What is the correct way of using SaveDC and RestoreDC?


There are these two functions SaveDC and RestoreDC. How do they work?

Each device context (DC) maintains a stack of saved states. When you call SaveDC, the current state of the DC is saved and pushed onto the stack, and you get a positive integer representing that saved state. If you call SaveDC again, a new saved state is created and pushed onto the stack, and you get a new integer that represents the second state. Each call to SaveDC pushes the current state onto this internal stack.

There are two ways to call the RestoreDC function. One is to pass a negative number. This indicates how many states to pop off the stack, and the last state popped off the stack is applied to the DC.

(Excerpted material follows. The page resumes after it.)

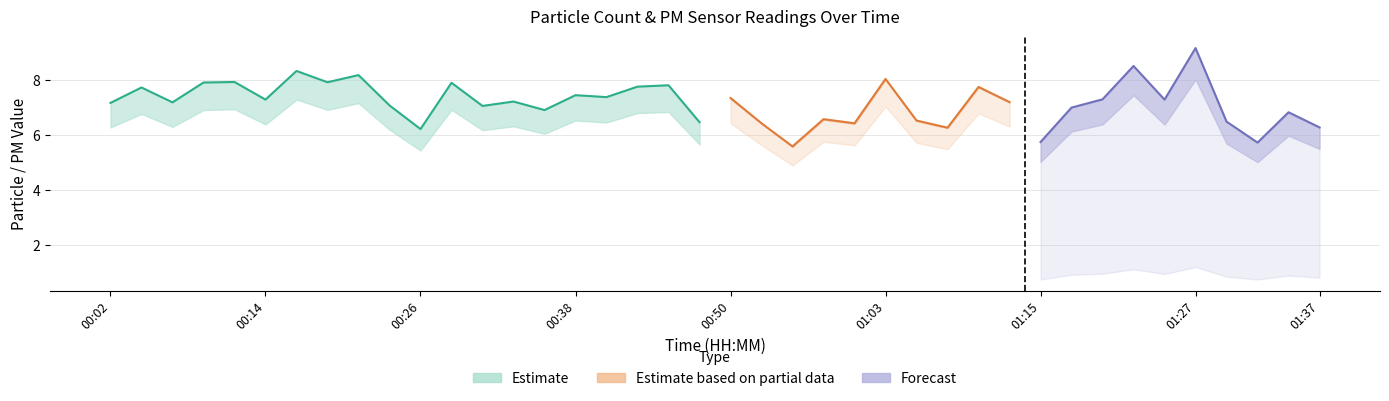

Which has a higher value, 00:36 or 00:07?

00:07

The other (more common) way to call the RestoreDC function is to pass a specific state. In that case, the specific state is restored, and that state is popped off the stack. And since it's a stack, this also means that any states that were pushed onto the stack after that point are also popped off.

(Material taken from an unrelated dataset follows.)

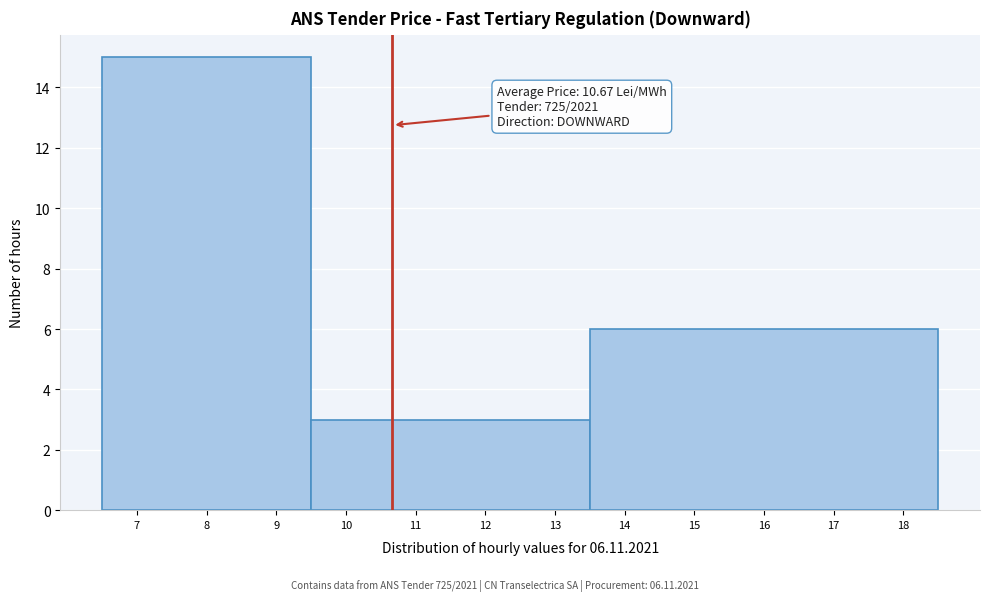

Over which range of the x-axis is the bar tallest?

6.5 to 9.5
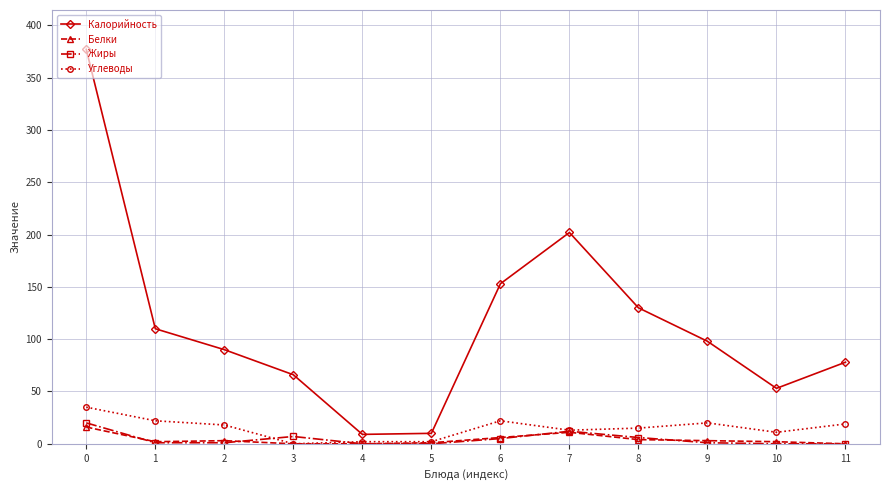

The Калорийность series shows 131 at 11. True or false?

False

And of course you cannot restore a state to a DC different from the DC you saved it from. (Because each DC has a separate stack of saved states.)

For concreteness, let's say that we've saved the state three times:

SelectObject(hdc, GetStockObject(NULL_BRUSH));
int state1 = SaveDC(hdc);
SelectObject(hdc, GetStockObject(WHITE_BRUSH));
int state2 = SaveDC(hdc);
SelectObject(hdc, GetStockObject(BLACK_BRUSH));
int state3 = SaveDC(hdc);
SelectObject(hdc, GetStockObject(DC_BRUSH));

State 1 has the null brush, state 2 has the white brush, state 3 has the black brush, and the current state (not saved) has the DC brush.

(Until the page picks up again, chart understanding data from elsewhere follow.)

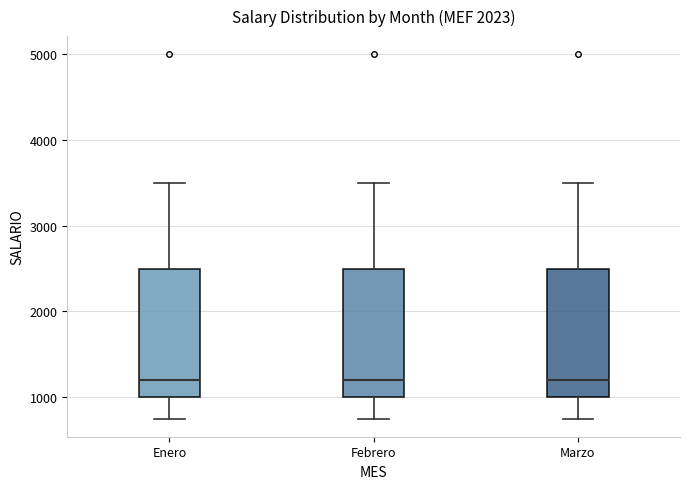

Reading left to right, read every box against the y-axis: the position of its median line, the range the box covers, and the ends of its whiskers. The values are not printed on the chart, so give them approximately, as read against the axis.

Enero: median 1200, box 1000 to 2500, whiskers 800 to 3500
Febrero: median 1200, box 1000 to 2500, whiskers 800 to 3500
Marzo: median 1200, box 1000 to 2500, whiskers 800 to 3500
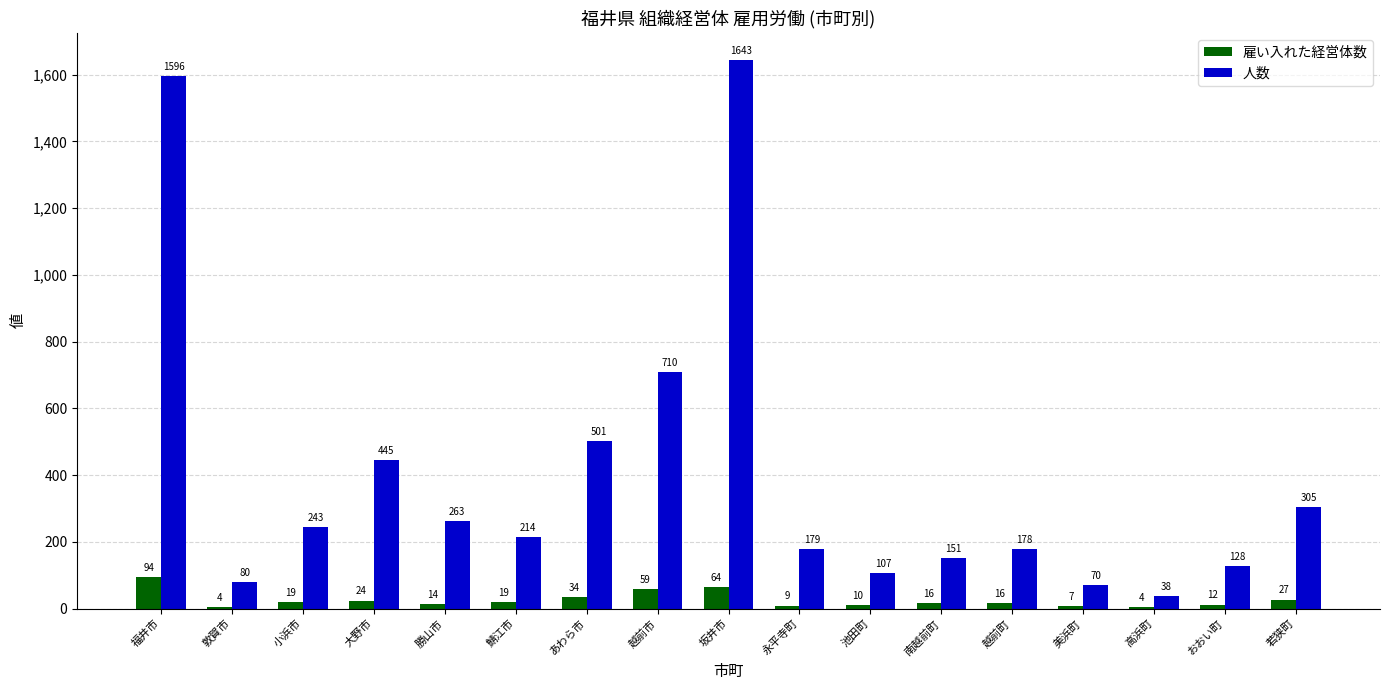

The value of 人数 at 鯖江市 is 214. True or false?

True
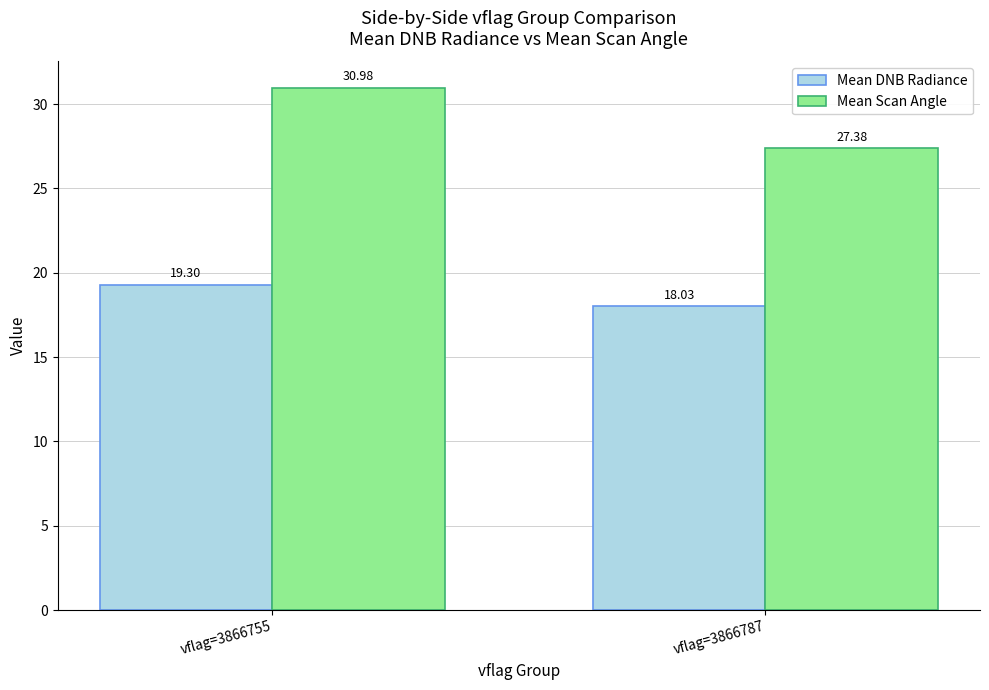

Reading right to left, what are all the values shown in this chart?

Mean DNB Radiance: 18.0	19.3
Mean Scan Angle: 27.4	31.0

Here's what could happen next:

Negative argument Equivalent positive argument Result Stack
RestoreDC(-1) RestoreDC(state3) Current brush is black state2 (top), state1
RestoreDC(-2) RestoreDC(state2) Current brush is white state1
RestoreDC(-3) RestoreDC(state1) Current brush is null empty

Note that the state that is applied gets popped off the stack, which means that each state can be restored at most once.

Comments (6)
  1. Adrian says:

    Suddenly curious whether RestoreDC(0) does nothing or something surprising.

    1. pc says:

      My completely unfounded assumption would be that it does nothing, but there’s an array of various backward compatibility shims to handle poorly-written programs that expect it to do nothing in subtly different ways.

      1. ErikF says:

        According to the documentation ( https://msdn.microsoft.com/en-us/library/dd162929(v=vs.85).aspx ): “nSavedDC [in]: The saved state to be restored. If this parameter is positive, nSavedDC represents a specific instance of the state to be restored. If this parameter is negative, nSavedDC represents an instance relative to the current state. For example, -1 restores the most recently saved state.” Zero is not in the set of documented values, so it’s technically undefined. I can’t see what specifying zero would do besides nothing, but there is a lacuna in the documentation so a conforming implementation could in theory reformat your hard drive! :-)

        1. Ian says:

          SaveDC returns zero on error, so it would be sensible for RestoreDC to ignore it.

    2. Bob says:

      In wine, at least, RestoreDC(0) returns FALSE (i.e. failure.)

  2. Yuhong Bao says:

    As a side note, I think at least one win32k update had problems with SaveDC/RestoreDC, right?